As was common practice the road network was drawn on 1:10,000 scale maps in the urban areas and 1:50,000 maps in the rural areas. One of God's gifts to Barbados is its shape and size - the island fits almost perfectly on a single A1 Sheet. Twelve 1:10,000 sheets cover the whole island. The straightline representation of the road network in the urban area of Bridgetown, the capital was readily understood, however the straight-line represenation in the rural areas was not so readily understood. Thus the priority was to to refine the digitisation of the rural roads. This was done by scanning the 1:50,000 Map Sheet (1993) and the using MapInfo's on screen digitising facility (sometimes referred to as heads-up digitising). Whilst the geograhical representation was being refined information from the Road Maintenance Management Study was abstracted and coded for each link The original data was stored as chainages along a road.

The bus routes were coded as a sequence of road links. Whilst this was being done the urban and rural networks were refined further using 1:10,000 map sheets (1986).

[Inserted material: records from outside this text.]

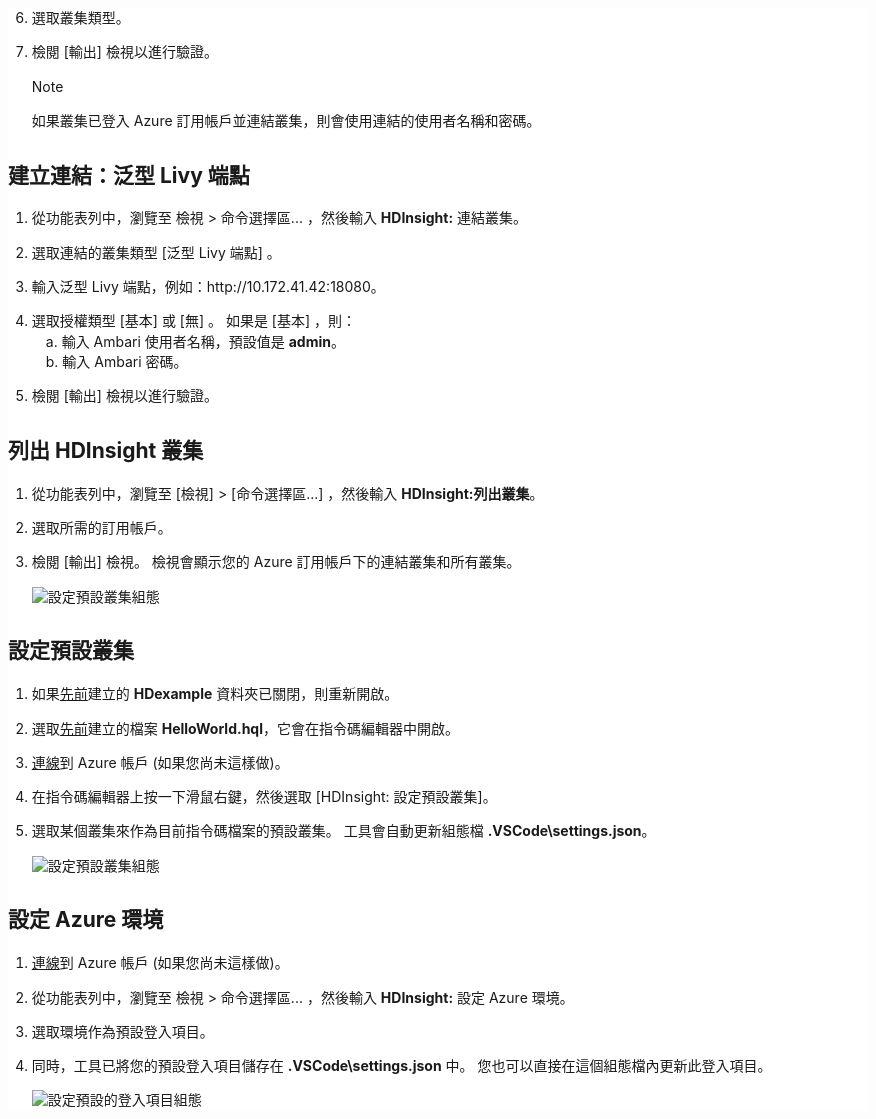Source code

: 6. 選取叢集類型。

7. 檢閱 [輸出]  檢視以進行驗證。

   > [!NOTE]  
   > 如果叢集已登入 Azure 訂用帳戶並連結叢集，則會使用連結的使用者名稱和密碼。  


## <a name="create-link-generic-livy-endpoint"></a>建立連結：泛型 Livy 端點

1. 從功能表列中，瀏覽至 檢視   >  命令選擇區...  ，然後輸入 **HDInsight:** 連結叢集。

2. 選取連結的叢集類型 [泛型 Livy 端點]  。

3. 輸入泛型 Livy 端點，例如：http\://10.172.41.42:18080。

4. 選取授權類型 [基本]  或 [無]  。  如果是 [基本]  ，則：  
    &emsp;a. 輸入 Ambari 使用者名稱，預設值是 **admin**。  
    &emsp;b. 輸入 Ambari 密碼。

5. 檢閱 [輸出]  檢視以進行驗證。

## <a name="list-hdinsight-clusters"></a>列出 HDInsight 叢集

1. 從功能表列中，瀏覽至 [檢視]   >  [命令選擇區...]  ，然後輸入 **HDInsight:列出叢集**。

2. 選取所需的訂用帳戶。

3. 檢閱 [輸出]  檢視。  檢視會顯示您的 Azure 訂用帳戶下的連結叢集和所有叢集。

    ![設定預設叢集組態](./media/hdinsight-for-vscode/list-cluster-result.png)

## <a name="set-default-cluster"></a>設定預設叢集

1. 如果[先前](#open-hdinsight-work-folder)建立的 **HDexample** 資料夾已關閉，則重新開啟。  

2. 選取[先前](#open-hdinsight-work-folder)建立的檔案 **HelloWorld.hql**，它會在指令碼編輯器中開啟。

3. [連線](#connect-to-hdinsight-cluster)到 Azure 帳戶 (如果您尚未這樣做)。

4. 在指令碼編輯器上按一下滑鼠右鍵，然後選取 [HDInsight:  設定預設叢集]。  

5. 選取某個叢集來作為目前指令碼檔案的預設叢集。 工具會自動更新組態檔 **.VSCode\settings.json**。 

   ![設定預設叢集組態](./media/hdinsight-for-vscode/set-default-cluster-configuration.png)

## <a name="set-the-azure-environment"></a>設定 Azure 環境

1. [連線](#connect-to-hdinsight-cluster)到 Azure 帳戶 (如果您尚未這樣做)。

2. 從功能表列中，瀏覽至 檢視   >  命令選擇區...  ，然後輸入 **HDInsight:** 設定 Azure 環境。

3. 選取環境作為預設登入項目。

4. 同時，工具已將您的預設登入項目儲存在 **.VSCode\settings.json** 中。 您也可以直接在這個組態檔內更新此登入項目。 

   ![設定預設的登入項目組態](./media/hdinsight-for-vscode/set-default-login-entry-configuration.png)
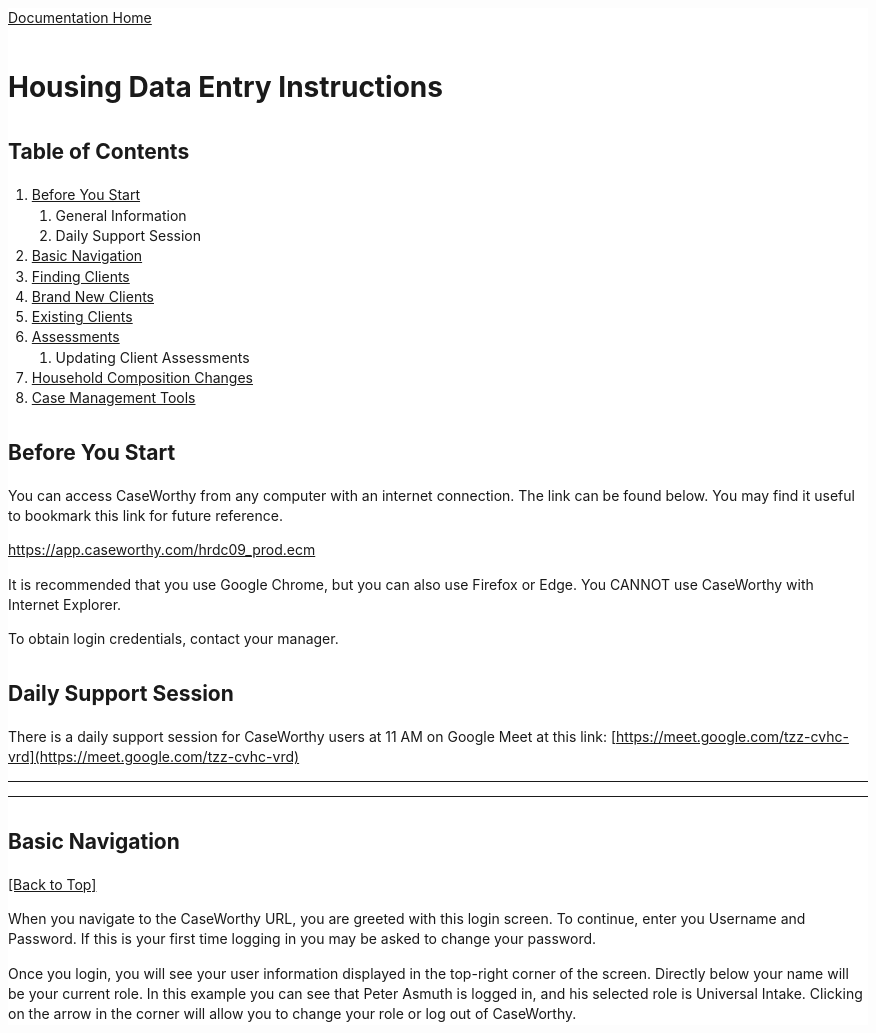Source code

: [Documentation Home](../README.md)

# Housing Data Entry Instructions

## Table of Contents

1. [Before You Start](#before-you-start)
   1. General Information
   1. Daily Support Session
1. [Basic Navigation](#basic-navigation)
1. [Finding Clients](#finding-clients)
1. [Brand New Clients](#brand-new-clients)
1. [Existing Clients](#existing-clients)
1. [Assessments](#assessments)
   1. Updating Client Assessments
1. [Household Composition Changes](#household-composition-changes)
1. [Case Management Tools](#case-management-tools)

## Before You Start

You can access CaseWorthy from any computer with an internet connection. The link can be found below. You may find it useful to bookmark this link for future reference.

<a href="https://app.caseworthy.com/hrdc09_prod.ecm" target="_blank"> https://app.caseworthy.com/hrdc09_prod.ecm</a>

It is recommended that you use Google Chrome, but you can also use Firefox or Edge. You CANNOT use CaseWorthy with Internet Explorer.

To obtain login credentials, contact your manager.

## Daily Support Session

There is a daily support session for CaseWorthy users at 11 AM on Google Meet at this link: [https://meet.google.com/tzz-cvhc-vrd](https://meet.google.com/tzz-cvhc-vrd)

---
---

## Basic Navigation 
[\[Back to Top\]](#table-of-contents)

When you navigate to the CaseWorthy URL, you are greeted with this login screen. To continue, enter you Username and Password. If this is your first time logging in you may be asked to change your password. 

Once you login, you will see your user information displayed in the top-right corner of the screen. Directly below your name will be your current role. In this example you can see that Peter Asmuth is logged in, and his selected role is Universal Intake. Clicking on the arrow in the corner will allow you to change your role or log out of CaseWorthy.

In a similar manner to the 1:50,000 sheets the twelve 1:10,000 map sheets were scanned and useed for on-screen digitising.

The Enumeration Districts (Census) were first digitised from an assortment of scans of "Census Maps" and then checked by overlaying the 1:10,000 maps.

The datasets included in the GIS were :-
  • Demographic - 1990 Census, Traffic Zones
  • Education - Scholl rolls and school zones
  • Main Road Network and Junctions
  • Road accidents
  • Public Transport - Barbados Transport Buses, Mini-buses, ZRs (Route Taxis)
  • Rasters - 1:50,000 Topographical, 1:50,000 Geological
This year's National Census (2000) has been successfully carried out and is now available to appropriate bodies in digital form.